Another area we worked on was looking at contrast in an image, apart from color. If you have ever tried to convert a picture of a bright red flower resting on a bright green bed of leaves into a black and white picture, it probably drove you nuts. Because although the bright reds and greens are very different in color, they can be almost the same value in luminosity. This doesn't just affect black and white conversions, but also offers opportunities to add punch into color images as well. One of the images we worked on was of some skiers with bright or pastel colored outfits. The first step was to use curves and channel blending to put contrast into the clothing that didn't just rely on color differences. During the process, the colors can get all messed up, but you have to ignore that for the moment, because the end result would be a black and white image that hopefully looked better than a default grayscale conversion. After that, the good black and white could be used to add better contrast to the original color image. It's a very cool technique:

Original color image:

Default grayscale conversion:

To me, the red and pink outfits and the white and yellow outfits looked too similar in value. So i made an attempt to separate them from each other some more, which leads to...

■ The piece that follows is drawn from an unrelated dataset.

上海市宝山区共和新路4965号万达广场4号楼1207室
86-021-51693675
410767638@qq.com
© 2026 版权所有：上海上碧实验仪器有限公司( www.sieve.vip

Image that I optimized for luminosity before converting to grayscale:

Then applying that grayscale image to the luminosity of the color image:

Here is an image of a field of flowers that we used some more advanced channel blending techniques to bring out contrast and color saturation. The hard part is diving into new techniques and spending so much time on them without forgetting the basics, like good shadow & highlight. I messed that up on my first run, and got far too dark in the greenery. So I've got a 2nd version that I used some channel blending to open up the leafy greens:

Original flower image:

My first stab at optimizing it:

Dan nailed me for having way too much magenta in the leaves.

So my second stab at it:

We went over tons of other methods, but one of the things I really got a charge out of was bringing more life into pictures of people. Dan showed us some techniques in a strange image color space called L*a*b*. In this space, the contrast of an image is completely separated from its color. The L channel controls luminosity. The a and b channels control color--a = magenta through green, b = yellow through blue. One of the things about skin tones is that magenta and yellow are the primary colors, so you can do some impressive channel blends with the a and b channels to believably pump up the color in people's faces and skin. Here is one of the critique images I worked on. Unfortunately I didn't take care to keep the values in her eyes from darkening up too much.

Original image:

Image I corrected:

Something else I walked away from in this class, that I didn't clue in on so much the first time, is that as long as the basics of the image are nailed down--highlight, shadow, no unbelievable colors, sharpening--that there still isn't necessarily only one rendition of the image that is perfect. There can be a lot of different interpretations in the correction that will look good as long as the basics are covered. And the decision of the best rendition at that point will start to depend not on whether the image quality is horrible, but instead on what people's tastes are, or what their goals are for the image. It's really fun stuff.

And to whoever read through all that, all I have to say is, are you a masochist? When I hit a geek stride, it gets pretty bad eh.